21. A finite nucleic acid tiling array, comprising a plurality of nucleic acid tiles joined to one another via sticky ends, wherein each nucleic acid tile comprises one or more sticky ends, and wherein a sticky end for a given nucleic acid tile is complementary to a single sticky end of another nucleic acid tile in the nucleic acid tiling array; wherein the nucleic acid tiles are present at predetermined positions within the nucleic acid tiling array as a result of programmed base pairing between the sticky ends of the nucleic acid tiles, wherein a plurality of the nucleic acid tiles further comprise a nucleic acid probe adapted to bind to a signaling aptamer, wherein the nucleic acid probe is attached to the core polynucleotide structure.

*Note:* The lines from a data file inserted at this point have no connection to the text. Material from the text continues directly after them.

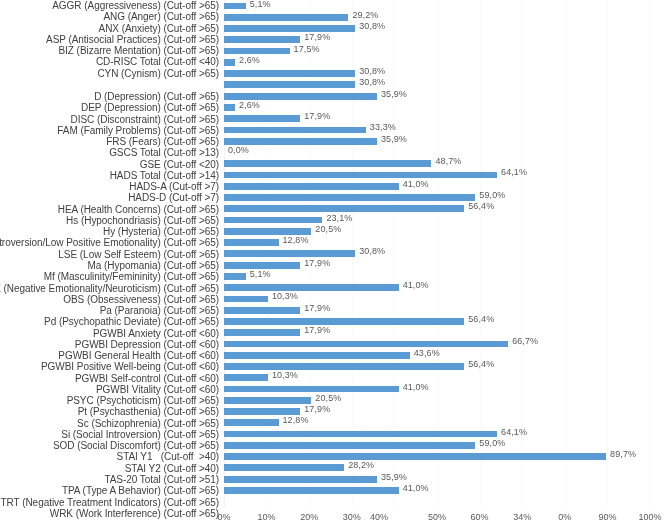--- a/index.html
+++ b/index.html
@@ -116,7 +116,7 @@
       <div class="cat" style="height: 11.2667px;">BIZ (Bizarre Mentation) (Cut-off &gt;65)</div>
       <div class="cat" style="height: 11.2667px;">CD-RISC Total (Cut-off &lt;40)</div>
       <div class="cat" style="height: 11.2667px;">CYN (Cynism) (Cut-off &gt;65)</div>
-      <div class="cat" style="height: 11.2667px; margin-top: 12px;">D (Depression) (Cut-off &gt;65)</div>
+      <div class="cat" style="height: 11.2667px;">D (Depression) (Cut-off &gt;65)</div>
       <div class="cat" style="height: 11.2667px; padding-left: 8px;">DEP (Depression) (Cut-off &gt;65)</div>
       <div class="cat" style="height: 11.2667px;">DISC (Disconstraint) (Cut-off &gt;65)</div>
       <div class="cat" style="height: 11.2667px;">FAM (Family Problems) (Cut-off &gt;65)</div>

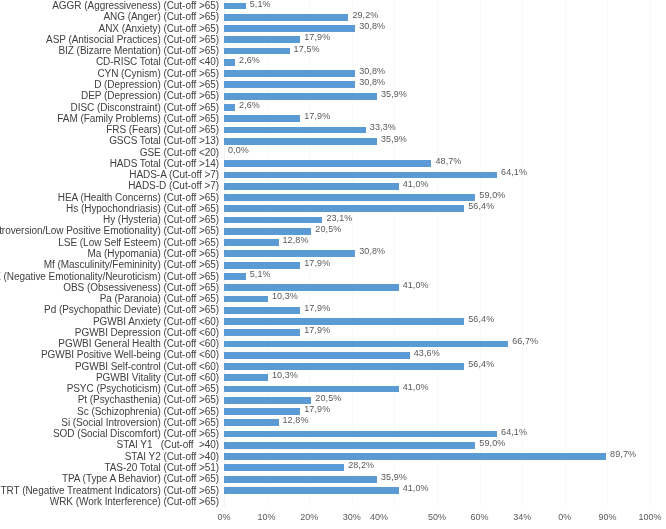--- a/index.html
+++ b/index.html
@@ -354,7 +354,7 @@
       <div class="xtick" style="left: 42.6px;">10%</div>
       <div class="xtick" style="left: 85.2px;">20%</div>
       <div class="xtick" style="left: 127.8px;">30%</div>
-      <div class="xtick" style="left: 155px;">40%</div>
+      <div class="xtick" style="left: 165px;">40%</div>
       <div class="xtick" style="left: 213px;">50%</div>
       <div class="xtick" style="left: 255.6px;">60%</div>
       <div class="xtick" style="left: 298.2px;">34%</div>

22. A two dimensional nucleic acid tiling array, comprising a plurality of nucleic acid tiles joined to one another via sticky ends, wherein a plurality of the nucleic acid tiles further comprise a nucleic acid probe adapted to bind to a signaling aptamer, wherein the nucleic acid probe is attached to the core polynucleotide structure.

23. The nucleic acid tiling array of claim 21, further comprising signaling aptamers bound to one or more of the nucleic acid probes.